The middle school football teammates admitted participating in the beating and stomping of Pat Mahaney on Aug. 11, 2012, that left him bleeding so heavily internally that his stomach was bloated. Mahaney has since died. The six teens, who told police when they were arrested that they were "bored," were 13 at the time of the beating.
Mahaney was walking to his North College Hill, Ohio, home from a store when he was attacked.
"I remember I swung first and he fell to the ground," Lamont Champion said Thursday.
Mahaney was picked, Champion told Judge Sylvia Hendon, because he was available and looked vulnerable.
"So, somebody was going to get hurt that day?" Hendon asked Champion.
He nodded. "Wow," she said.
Champion and twins Tyree and Terrell Mizell pleaded guilty almost a year ago to felonious assault in the attack on Mahaney.
Hendon sent Champion to the Department of Youth Services, a juvenile prison, for a minimum of one year and maximum of his 21st birthday.
"He certainly deserved (Department of Youth Services), no question," Hendon said of Champion. "What concerns me is ... I don't believe (the department) can give him the psychological analysis that those reports say he needs."
Instead of sending him to juvenile prison, Hendon sent him to a Department of Youth Services facility specializing in providing mental health treatment for offenders. Champion will be there for at least one year. If he is unsuccessful in that program, he will go to the juvenile prison.
The Mizell twins were sent to Rite of Passage, a nine-month, secured educational and treatment facility.
"I hope they do well," said Michael Mahaney, brother of the beating victim. "I hope they can straighten out their lives. I'm skeptical (but) ... I really want them to succeed."
Michael Mahaney said his brother was so traumatized by the beating that he drank a lot and rarely left the house. Pat Mahaney died July 12, 2013, 11 months after the beating. The coroner ruled he died not from the beating but of liver failure and at the time of his death had a blood-alcohol content three times the legal limit for driving.
Since the three teens pleaded guilty a year ago, they have been under house arrest and on electronic monitoring.

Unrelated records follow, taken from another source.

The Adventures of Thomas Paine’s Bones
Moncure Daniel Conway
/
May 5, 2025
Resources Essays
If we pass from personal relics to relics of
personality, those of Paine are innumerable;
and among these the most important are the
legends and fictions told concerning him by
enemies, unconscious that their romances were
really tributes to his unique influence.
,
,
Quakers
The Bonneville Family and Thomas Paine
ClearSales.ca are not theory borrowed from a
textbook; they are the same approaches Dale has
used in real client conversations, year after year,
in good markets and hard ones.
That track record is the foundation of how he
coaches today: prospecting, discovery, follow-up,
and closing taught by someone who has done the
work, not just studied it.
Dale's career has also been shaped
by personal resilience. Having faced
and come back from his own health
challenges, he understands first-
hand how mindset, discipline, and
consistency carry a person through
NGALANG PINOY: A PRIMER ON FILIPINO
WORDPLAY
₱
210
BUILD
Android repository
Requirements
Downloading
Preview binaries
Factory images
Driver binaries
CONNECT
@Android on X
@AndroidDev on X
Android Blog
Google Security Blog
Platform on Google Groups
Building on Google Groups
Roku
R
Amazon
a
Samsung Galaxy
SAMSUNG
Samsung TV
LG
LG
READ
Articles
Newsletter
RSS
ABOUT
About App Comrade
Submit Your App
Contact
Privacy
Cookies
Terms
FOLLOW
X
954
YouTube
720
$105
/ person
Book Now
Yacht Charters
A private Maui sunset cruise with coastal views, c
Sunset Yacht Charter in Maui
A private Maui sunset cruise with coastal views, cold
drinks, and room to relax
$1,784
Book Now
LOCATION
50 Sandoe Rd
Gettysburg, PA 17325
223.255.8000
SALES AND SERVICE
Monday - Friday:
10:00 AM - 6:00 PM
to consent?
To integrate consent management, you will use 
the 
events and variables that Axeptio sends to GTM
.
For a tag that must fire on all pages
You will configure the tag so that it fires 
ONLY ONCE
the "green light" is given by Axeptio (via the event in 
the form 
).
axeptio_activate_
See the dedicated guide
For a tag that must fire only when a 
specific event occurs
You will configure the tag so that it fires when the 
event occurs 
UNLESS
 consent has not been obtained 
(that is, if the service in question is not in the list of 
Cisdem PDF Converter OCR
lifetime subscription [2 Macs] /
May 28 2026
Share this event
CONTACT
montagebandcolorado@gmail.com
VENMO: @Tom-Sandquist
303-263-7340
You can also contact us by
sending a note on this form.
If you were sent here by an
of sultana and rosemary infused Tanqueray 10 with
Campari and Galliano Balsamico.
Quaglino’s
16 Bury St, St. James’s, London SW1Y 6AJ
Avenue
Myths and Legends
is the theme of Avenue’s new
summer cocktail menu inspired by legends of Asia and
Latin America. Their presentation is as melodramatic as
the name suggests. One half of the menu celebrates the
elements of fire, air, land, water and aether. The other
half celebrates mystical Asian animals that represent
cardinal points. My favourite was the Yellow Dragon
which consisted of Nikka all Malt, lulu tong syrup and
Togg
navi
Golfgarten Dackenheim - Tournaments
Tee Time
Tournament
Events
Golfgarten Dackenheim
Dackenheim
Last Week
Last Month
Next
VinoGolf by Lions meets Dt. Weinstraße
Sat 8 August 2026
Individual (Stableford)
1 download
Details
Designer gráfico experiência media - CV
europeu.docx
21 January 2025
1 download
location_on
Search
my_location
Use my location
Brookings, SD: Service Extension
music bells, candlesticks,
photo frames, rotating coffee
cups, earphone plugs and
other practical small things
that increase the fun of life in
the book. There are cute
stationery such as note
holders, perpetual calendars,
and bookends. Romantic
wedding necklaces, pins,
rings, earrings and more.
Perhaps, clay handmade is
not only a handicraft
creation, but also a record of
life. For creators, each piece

Hamilton County Juvenile Court Judge Tracie Hunter had continued the case in a fight with the media, including The Cincinnati Enquirer, about access to the public courtroom and documents.
At Thursday's sentencing, the time the teens were under house arrest was criticized by the defense attorneys, Assistant Prosecutor Matthew Wallace and Hendon.
As the hearing ended, Hendon turn to the Mahaney family in the courtroom.
"I apologize on behalf of the court and on behalf of a system that is all too rife with continuances any way," she said. "I have no explanation for why this took so long. It's a disgrace to (the teens) and a grave injustice to your family."
Hunter wasn't presiding over the case because she was suspended by the Ohio Supreme Court after she was indicted in January on nine counts accusing her of tampering with evidence, theft in office and interfering with the firing of her brother, who worked at the juvenile court.
Previously, two other teens involved in the beating — Daquan Cain and Antonio Hendrix — pleaded guilty. Hunter placed them on probation, made them perform 500 hours of community service and write a book report.
The final teen involved, Michael James, will next be in court March 3. His case could go to trial.